As much as we’d like to believe that it’s not all about sex, what it boils down to is this: As long as the Supreme Court allowed states to criminalize sexual behavior between consenting adults, and as long as any state made our sex lives illegal, we didn’t have a leg to stand on when it came to fair treatment in other arenas.

In 1987, when I was hired by the Ames, Iowa, Police Department, the chief noted that my background check had turned up my college gay-rights activism, and he pointed out that Ames was one of two Iowa towns with ordinances prohibiting discrimination in employment on the basis of sexual orientation. Then he said, rather pointedly, “But remember, this isn’t San Francisco. Be discreet.” I translated that as, “Stay in the closet,” which I did, for a number of years.

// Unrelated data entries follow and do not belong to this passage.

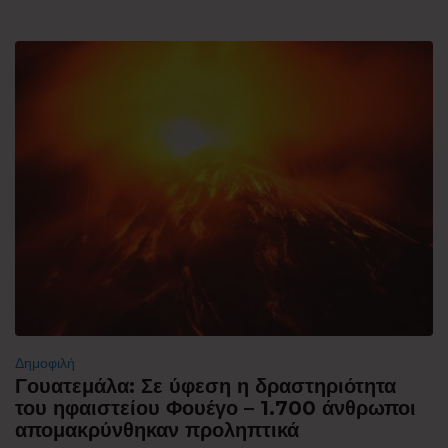
Δημοφιλή
Γουατεμάλα: Σε ύφεση η δραστηριότητα
του ηφαιστείου Φουέγο – 1.700 άνθρωποι
απομακρύνθηκαν προληπτικά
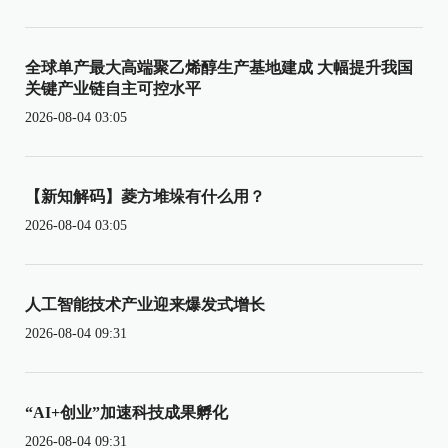
全球单产最大高端聚乙烯醇生产基地建成 大幅提升我国
关键产业链自主可控水平
2026-08-04 03:05
【新知解码】菱方堆垛有什么用？
2026-08-04 03:05
人工智能技术产业迎来爆发式增长
2026-08-04 09:31
“AI+创业”加速科技成果孵化
2026-08-04 09:31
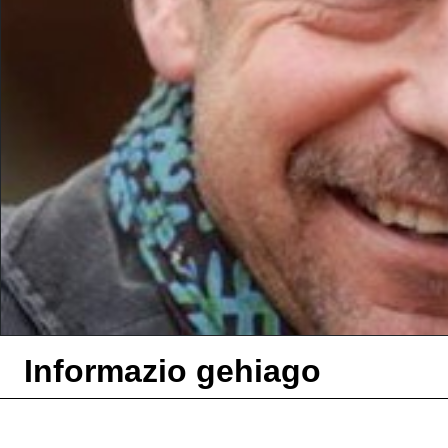
Informazio gehiago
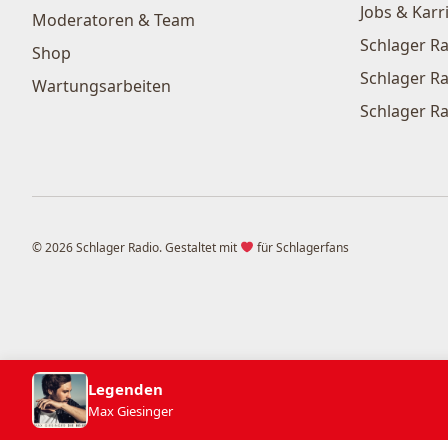
Jobs & Karr
Moderatoren & Team
Schlager Ra
Shop
Schlager Ra
Wartungsarbeiten
Schlager Ra
© 2026 Schlager Radio. Gestaltet mit
für Schlagerfans
Legenden
Max Giesinger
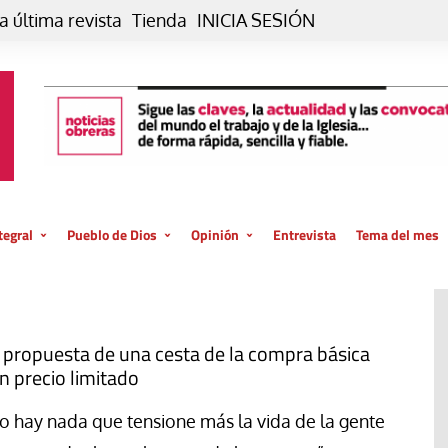
a última revista
Tienda
INICIA SESIÓN
tegral
Pueblo de Dios
Opinión
Entrevista
Tema del mes
liar, otro estilo
Iglesia
Editorial
posible
La oración de cada día
Blog De paso…
 la creación
Vaticano
Blog Eutopía
 propuesta de una cesta de la compra básica
n precio limitado
El termómetro
Blog El Evangelio del trabajo
El Evangelio en tu vida
Blog Desde mi azotea
o hay nada que tensione más la vida de la gente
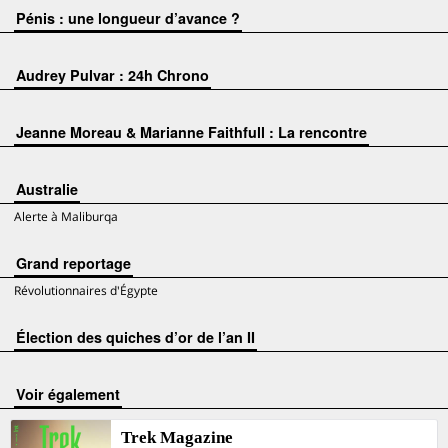
Pénis : une longueur d’avance ?
Audrey Pulvar : 24h Chrono
Jeanne Moreau & Marianne Faithfull : La rencontre
Australie
Alerte à Maliburqa
Grand reportage
Révolutionnaires d'Égypte
Élection des quiches d’or de l’an II
voir également
Trek Magazine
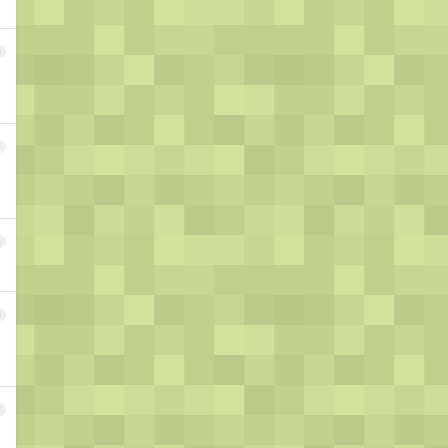
3
4
5
6
7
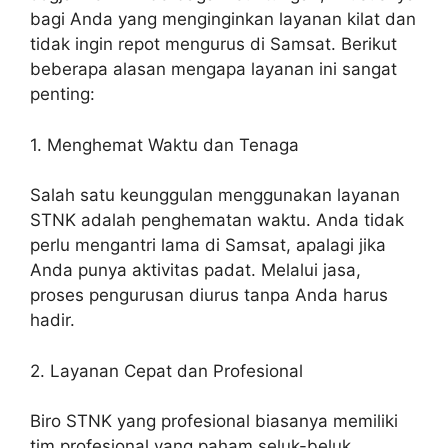
bagi Anda yang menginginkan layanan kilat dan
tidak ingin repot mengurus di Samsat. Berikut
beberapa alasan mengapa layanan ini sangat
penting:
1. Menghemat Waktu dan Tenaga
Salah satu keunggulan menggunakan layanan
STNK adalah penghematan waktu. Anda tidak
perlu mengantri lama di Samsat, apalagi jika
Anda punya aktivitas padat. Melalui jasa,
proses pengurusan diurus tanpa Anda harus
hadir.
2. Layanan Cepat dan Profesional
Biro STNK yang profesional biasanya memiliki
tim profesional yang paham seluk-beluk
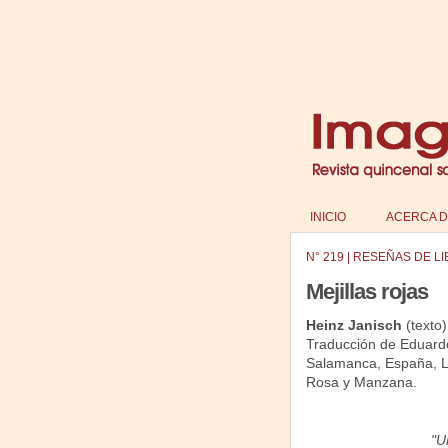
INICIO
ACERCA D
N°
219
|
RESEÑAS DE L
Mejillas rojas
Heinz Janisch
(texto)
Traducción de Eduard
Salamanca, España, L
Rosa y Manzana.
"U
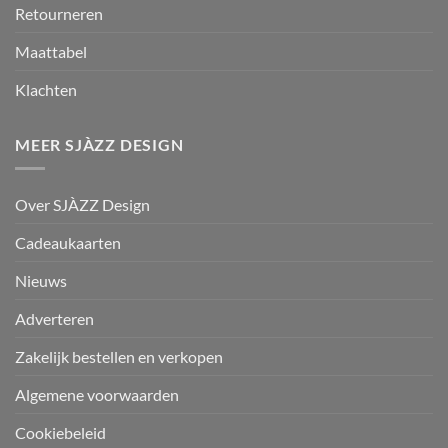
Retourneren
Maattabel
Klachten
MEER SJÀZZ DESIGN
Over SJÀZZ Design
Cadeaukaarten
Nieuws
Adverteren
Zakelijk bestellen en verkopen
Algemene voorwaarden
Cookiebeleid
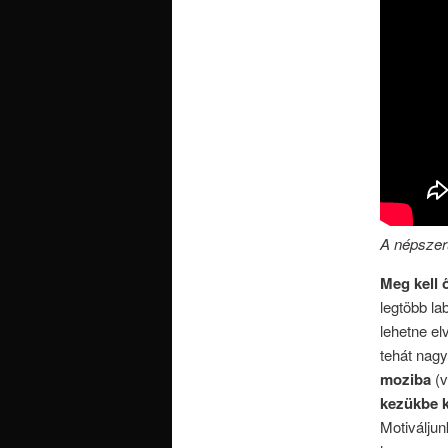
A népszer
Meg kell 
legtöbb l
lehetne el
tehát nagyo
moziba
(
kezükbe k
Motiváljun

The reality is that gays and lesbians all over the United States are still forced into closets of circumscribed lives and undermined freedoms because they can’t move to California or New York City or Vermont. As Americans, we shouldn’t have to relocate in order to exercise our liberties. Neither should we lose those liberties when we drive to Reno and, by crossing a state line, go from having a legal relationship to being strangers in the eyes of the law. The U.S. Supreme Court has finally recognized that fact.

Kel Munger is the editorial assistant for SN&R.